When the LED is working, the following five conditions can cause the junction temperature to rise to varying degrees:
a. Poor component electrode structure, window layer substrate or junction area material and conductive silver glue, etc., all have certain resistance values, and these resistances add to each other to form the series resistance of the LED component. When the current flows through the P-N junction, it will also flow through these resistors, thereby generating Joule heat, causing the chip temperature or junction temperature to rise.
b. Since the P-N junction cannot be extremely perfect, the injection efficiency of the component will not reach 100%, that is to say, in addition to the charge (holes) injected from the P area to the N area when the LED is working, the N area will also Injecting charge (electrons) into the P area, under normal circumstances, the latter type of charge injection does not produce a photoelectric effect, but is consumed in the form of heat. Even if the useful part of the injected charge, it will not all become light, and some of it will become heat when combined with impurities or defects in the junction area.
c. Practice has proved that the limitation of light extraction efficiency is the main reason leading to the increase of LED junction temperature. At present, advanced material growth and component manufacturing processes can convert most of the input electrical energy of the LED into light radiation energy. However, the LED chip material has a much larger refractive index compared with the surrounding medium, resulting in the extremely high temperature inside the chip. Most of the photons (>90%) cannot escape the interface smoothly, and total reflection occurs at the interface between the chip and the medium, returns to the inside of the chip and is finally absorbed by the chip material or substrate through multiple internal reflections, and changes in the form of lattice vibration. It becomes heat, which causes the junction temperature to rise.

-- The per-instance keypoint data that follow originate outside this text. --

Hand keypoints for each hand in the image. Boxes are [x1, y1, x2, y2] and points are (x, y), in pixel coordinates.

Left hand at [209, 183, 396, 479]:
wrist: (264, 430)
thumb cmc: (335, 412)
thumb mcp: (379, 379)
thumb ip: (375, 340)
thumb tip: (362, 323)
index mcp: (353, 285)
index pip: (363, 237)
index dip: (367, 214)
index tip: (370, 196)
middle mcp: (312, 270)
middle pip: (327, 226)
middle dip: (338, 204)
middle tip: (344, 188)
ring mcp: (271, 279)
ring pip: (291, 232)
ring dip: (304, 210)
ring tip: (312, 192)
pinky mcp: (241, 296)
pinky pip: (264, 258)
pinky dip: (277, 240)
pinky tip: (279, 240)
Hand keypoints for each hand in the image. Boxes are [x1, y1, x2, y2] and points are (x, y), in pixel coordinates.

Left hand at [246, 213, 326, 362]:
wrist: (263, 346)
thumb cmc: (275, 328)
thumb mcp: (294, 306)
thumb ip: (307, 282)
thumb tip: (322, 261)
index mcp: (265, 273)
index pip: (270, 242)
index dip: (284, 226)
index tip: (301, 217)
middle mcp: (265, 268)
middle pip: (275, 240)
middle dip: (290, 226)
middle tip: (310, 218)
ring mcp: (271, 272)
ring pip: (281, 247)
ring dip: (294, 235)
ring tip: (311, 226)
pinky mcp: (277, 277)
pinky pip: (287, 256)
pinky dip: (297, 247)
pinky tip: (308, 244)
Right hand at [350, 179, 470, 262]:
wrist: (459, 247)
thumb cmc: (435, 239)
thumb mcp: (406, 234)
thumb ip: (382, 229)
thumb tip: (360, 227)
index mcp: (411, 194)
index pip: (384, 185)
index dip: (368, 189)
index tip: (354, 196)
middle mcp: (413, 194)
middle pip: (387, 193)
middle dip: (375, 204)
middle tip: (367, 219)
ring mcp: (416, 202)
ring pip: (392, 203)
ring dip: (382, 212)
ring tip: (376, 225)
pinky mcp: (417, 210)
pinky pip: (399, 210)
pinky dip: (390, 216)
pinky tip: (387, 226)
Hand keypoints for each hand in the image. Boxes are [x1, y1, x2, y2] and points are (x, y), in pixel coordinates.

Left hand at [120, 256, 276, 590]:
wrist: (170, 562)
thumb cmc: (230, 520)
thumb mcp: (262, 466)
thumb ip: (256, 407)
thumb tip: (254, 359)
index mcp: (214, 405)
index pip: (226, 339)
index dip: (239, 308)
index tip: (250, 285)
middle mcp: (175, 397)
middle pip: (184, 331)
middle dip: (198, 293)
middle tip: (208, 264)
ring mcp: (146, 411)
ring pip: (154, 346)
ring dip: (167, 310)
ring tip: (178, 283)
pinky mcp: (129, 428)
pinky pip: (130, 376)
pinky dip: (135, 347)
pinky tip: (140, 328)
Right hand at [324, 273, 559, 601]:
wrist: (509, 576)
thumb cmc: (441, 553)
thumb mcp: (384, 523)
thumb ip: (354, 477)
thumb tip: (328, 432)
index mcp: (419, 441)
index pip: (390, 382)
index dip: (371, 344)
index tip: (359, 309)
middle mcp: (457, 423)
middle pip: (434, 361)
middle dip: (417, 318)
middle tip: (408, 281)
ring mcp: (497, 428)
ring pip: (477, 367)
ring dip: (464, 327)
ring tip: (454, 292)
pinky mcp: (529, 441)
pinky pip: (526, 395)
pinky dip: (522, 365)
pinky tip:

d. Obviously, the heat dissipation capacity of LED components is another key condition that determines the junction temperature. When the heat dissipation capacity is strong, the junction temperature will decrease, and conversely, when the heat dissipation capacity is poor, the junction temperature will increase. Since epoxy glue is a material with low thermal conductivity, it is difficult for the heat generated at the P-N junction to radiate upwards to the environment through the transparent epoxy. Most of the heat passes through the substrate, silver paste, shell, and epoxy adhesive layer. The PCB and the heat sink diverge downward. Obviously, the thermal conductivity of related materials will directly affect the heat dissipation efficiency of the component. A common type of LED, the total thermal resistance from the PN junction area to the ambient temperature is between 300 to 600°C/w. For a power LED component with a good structure, the total thermal resistance is about 15 to 30°C /W. The huge difference in thermal resistance indicates that ordinary LED components can only work normally under a small input power condition, while the power dissipation power of power components can be as large as watts or even higher.
3. What are the ways to reduce the junction temperature of LEDs?
a. Reduce the thermal resistance of the LED itself;
b. Good secondary heat dissipation mechanism;
c. Reduce the thermal resistance between the LED and the installation interface of the secondary heat dissipation mechanism;
d. Control the rated input power;
e, reduce the ambient temperature
The input power of the LED is the only source of the element's thermal effect. Part of the energy becomes radiant light energy, and the rest eventually becomes heat, which raises the temperature of the element. Obviously, the main method to reduce the LED temperature rise effect is to try to improve the electro-optical conversion efficiency (also known as external quantum efficiency) of the element, so that as much input power as possible is converted into light energy, and another important way is to try to improve the element The heat dissipation capacity of the heat dissipation capacity enables the heat generated by the junction temperature to be dissipated to the surrounding environment through various channels.